▶ _Passage to read_:
Laura R. on September 19, 2016
A little introduction: I've been at my job for nearly 12 years. At times, it has been fun but I definitely became stuck after 5 years when I was diagnosed with precancerous cells. 6 years passed and I almost left multiple times thinking I was healthy and pre cancer free. I guess I am thankful I didn't leave since full blown cancer hit me 3 years ago. Went through chemo/radiation, surgery and I worked throughout treatment, work kept me sane and encouraged to strive onwards. Now I'm cancer free :D.
Within the last year though, I find myself incredibly unhappy with work. I'm the type who finds most if not all of my life fulfillment through my job, and when I'm not passionate for what I do, I'm definitely having problems.
Most of the issues stem from my department's disorganization, low pay, bad management, and lack of hope for advancement. These issues with the department started with a reorganization, making this last year very challenging for the company overall. Many of my co-workers and peers have quit or transferred which in and of itself is troubling, both to the health of the department and for me, since my job was my main social circle. So leaving is quite possibly one of the hardest things i will ever have to do.
I have built up experiences and skills that are very unique and I'm not sure how useful they'll be elsewhere. I do have a Bach. of Arts in Comm. Studies but I've never "used" it per se in my hourly position.

▶ _Work request_:
Resume the post about wanting to leave a job held through cancer treatment, continuing from its last sentence. The listing has no connection to the post.

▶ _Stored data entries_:
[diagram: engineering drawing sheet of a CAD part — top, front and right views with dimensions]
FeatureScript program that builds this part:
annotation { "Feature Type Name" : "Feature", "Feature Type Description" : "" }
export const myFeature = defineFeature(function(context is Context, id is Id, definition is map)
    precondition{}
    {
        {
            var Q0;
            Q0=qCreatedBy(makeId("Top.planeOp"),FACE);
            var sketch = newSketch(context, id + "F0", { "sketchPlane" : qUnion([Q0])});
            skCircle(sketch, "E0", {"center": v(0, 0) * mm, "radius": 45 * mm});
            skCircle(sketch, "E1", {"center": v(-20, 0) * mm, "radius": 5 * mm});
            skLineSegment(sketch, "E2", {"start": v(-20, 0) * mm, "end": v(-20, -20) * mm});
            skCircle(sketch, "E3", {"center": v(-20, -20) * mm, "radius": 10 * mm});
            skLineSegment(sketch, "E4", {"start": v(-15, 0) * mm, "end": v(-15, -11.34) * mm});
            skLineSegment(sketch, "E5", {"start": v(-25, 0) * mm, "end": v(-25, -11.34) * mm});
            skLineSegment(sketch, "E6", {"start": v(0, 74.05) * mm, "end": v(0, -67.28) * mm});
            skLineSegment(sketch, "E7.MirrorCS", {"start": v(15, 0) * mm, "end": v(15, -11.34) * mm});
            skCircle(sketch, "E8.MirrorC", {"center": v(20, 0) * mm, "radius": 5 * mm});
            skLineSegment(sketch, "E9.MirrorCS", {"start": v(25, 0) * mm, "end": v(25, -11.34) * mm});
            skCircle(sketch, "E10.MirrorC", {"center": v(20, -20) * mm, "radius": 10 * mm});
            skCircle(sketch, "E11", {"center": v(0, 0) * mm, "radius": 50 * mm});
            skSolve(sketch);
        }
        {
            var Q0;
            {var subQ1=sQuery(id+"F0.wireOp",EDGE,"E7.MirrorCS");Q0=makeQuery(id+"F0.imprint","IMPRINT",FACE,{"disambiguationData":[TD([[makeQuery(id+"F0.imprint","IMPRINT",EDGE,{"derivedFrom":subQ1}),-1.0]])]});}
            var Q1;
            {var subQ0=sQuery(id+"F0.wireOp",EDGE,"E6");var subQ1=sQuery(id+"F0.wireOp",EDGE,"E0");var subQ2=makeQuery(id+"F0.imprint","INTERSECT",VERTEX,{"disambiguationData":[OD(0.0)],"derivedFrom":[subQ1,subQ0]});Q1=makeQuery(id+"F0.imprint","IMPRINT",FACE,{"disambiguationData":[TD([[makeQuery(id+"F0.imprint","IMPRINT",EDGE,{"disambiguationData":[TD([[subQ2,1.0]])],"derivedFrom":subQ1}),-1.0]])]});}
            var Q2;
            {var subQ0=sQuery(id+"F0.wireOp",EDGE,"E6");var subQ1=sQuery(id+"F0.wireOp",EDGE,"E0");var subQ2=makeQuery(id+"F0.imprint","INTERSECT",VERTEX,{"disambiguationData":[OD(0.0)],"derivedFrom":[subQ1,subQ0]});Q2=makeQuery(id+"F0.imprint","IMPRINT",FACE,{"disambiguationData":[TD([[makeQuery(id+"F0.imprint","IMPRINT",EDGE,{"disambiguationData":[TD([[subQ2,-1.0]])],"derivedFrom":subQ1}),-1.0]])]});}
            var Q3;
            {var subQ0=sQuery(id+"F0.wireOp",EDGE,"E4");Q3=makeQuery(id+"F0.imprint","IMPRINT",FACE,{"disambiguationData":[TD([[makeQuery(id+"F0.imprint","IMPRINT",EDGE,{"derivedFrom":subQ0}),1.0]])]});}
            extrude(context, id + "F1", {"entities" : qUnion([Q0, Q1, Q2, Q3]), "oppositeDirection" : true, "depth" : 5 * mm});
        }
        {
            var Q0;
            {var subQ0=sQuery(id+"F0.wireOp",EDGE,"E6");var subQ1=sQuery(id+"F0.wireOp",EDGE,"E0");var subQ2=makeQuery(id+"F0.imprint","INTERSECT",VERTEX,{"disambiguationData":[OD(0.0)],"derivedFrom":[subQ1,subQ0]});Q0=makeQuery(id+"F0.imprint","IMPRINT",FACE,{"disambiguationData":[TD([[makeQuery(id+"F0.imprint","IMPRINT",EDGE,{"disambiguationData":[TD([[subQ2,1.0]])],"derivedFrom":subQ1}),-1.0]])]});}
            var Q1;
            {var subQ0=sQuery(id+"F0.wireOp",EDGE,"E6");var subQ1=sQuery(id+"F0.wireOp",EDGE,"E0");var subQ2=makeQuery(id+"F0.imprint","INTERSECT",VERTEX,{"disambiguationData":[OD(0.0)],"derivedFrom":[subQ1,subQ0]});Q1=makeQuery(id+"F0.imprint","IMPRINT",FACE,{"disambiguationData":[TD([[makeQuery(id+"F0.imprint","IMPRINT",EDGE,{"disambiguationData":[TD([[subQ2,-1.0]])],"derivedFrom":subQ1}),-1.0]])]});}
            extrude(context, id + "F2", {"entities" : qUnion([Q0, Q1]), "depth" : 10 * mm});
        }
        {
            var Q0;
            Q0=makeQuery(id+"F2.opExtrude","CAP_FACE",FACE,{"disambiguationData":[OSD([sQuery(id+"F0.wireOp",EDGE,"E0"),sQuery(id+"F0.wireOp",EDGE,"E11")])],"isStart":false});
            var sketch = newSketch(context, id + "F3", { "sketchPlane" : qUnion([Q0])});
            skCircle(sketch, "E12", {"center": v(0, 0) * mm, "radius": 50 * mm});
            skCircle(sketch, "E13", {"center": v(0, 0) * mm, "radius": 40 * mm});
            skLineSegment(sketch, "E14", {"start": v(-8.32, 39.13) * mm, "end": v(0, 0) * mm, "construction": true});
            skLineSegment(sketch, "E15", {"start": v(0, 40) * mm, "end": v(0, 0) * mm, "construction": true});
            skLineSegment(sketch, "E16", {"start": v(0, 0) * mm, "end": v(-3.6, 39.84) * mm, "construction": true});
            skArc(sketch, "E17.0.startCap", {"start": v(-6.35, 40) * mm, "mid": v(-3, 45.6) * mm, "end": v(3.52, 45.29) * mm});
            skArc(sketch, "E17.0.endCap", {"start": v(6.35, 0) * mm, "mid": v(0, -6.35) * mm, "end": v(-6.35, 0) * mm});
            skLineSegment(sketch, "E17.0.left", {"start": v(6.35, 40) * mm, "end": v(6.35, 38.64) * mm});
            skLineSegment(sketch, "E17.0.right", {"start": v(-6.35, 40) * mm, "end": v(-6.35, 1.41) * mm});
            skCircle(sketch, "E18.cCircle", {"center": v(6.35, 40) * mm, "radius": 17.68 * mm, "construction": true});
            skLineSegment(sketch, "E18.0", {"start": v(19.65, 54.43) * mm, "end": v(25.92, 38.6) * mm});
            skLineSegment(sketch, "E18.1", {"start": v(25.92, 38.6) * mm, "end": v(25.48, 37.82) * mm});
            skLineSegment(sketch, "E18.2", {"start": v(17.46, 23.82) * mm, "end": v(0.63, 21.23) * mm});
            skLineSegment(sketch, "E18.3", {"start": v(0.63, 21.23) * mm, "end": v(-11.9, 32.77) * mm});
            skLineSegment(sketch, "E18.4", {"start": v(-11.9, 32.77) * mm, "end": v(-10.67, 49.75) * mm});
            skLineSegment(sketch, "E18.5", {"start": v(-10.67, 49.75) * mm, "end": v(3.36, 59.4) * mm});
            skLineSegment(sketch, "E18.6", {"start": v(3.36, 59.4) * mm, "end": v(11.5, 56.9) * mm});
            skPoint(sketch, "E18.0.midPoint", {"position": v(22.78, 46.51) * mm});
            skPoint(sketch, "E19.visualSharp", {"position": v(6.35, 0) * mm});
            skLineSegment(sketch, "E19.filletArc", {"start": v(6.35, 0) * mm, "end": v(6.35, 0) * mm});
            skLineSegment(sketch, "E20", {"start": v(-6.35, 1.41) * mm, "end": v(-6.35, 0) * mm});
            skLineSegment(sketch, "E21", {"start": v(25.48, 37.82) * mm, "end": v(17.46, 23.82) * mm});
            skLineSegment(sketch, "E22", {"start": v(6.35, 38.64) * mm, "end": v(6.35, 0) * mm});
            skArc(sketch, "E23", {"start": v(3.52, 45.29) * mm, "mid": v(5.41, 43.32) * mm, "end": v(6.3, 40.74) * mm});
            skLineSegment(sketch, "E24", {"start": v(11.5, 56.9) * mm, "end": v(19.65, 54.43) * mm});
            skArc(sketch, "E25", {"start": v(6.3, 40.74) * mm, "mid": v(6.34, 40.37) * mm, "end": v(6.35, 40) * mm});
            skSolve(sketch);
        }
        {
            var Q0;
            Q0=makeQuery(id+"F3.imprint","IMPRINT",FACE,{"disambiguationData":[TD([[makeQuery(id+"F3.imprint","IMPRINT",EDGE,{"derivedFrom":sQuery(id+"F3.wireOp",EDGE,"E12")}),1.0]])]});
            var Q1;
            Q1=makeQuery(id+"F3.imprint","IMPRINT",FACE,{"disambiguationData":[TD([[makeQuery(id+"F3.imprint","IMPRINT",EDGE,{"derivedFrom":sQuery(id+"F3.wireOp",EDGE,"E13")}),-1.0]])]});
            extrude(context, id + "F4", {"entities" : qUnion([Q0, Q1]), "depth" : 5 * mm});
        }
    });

▶ _Task answer_:
I'm considering moving out of state as well, but this might be too much all at once? My reasoning is that I'd like to own a house some day and living in Southern California, I don't know that that will ever happen here. I also want to be closer to nature.
Another possibility is returning to school to get education that will lead to a specific type of work but I'm having problems with that as I'm very interested in returning for engineering and I have a Bach of Arts. Most grad schools will only take BSs. Maybe I don't even need to go back to school? I feel I do though, the subject of my degree doesn't sound as appealing as it once did.
Most importantly, I need to find a job that makes a difference and that I'm passionate about. Sorry, it's a bit generic but not knowing what I want to do with my life has certainly contributed to staying at my job for as long as I have (besides the need for health insurance.)
Any advice or help would be greatly appreciated!!!!!!!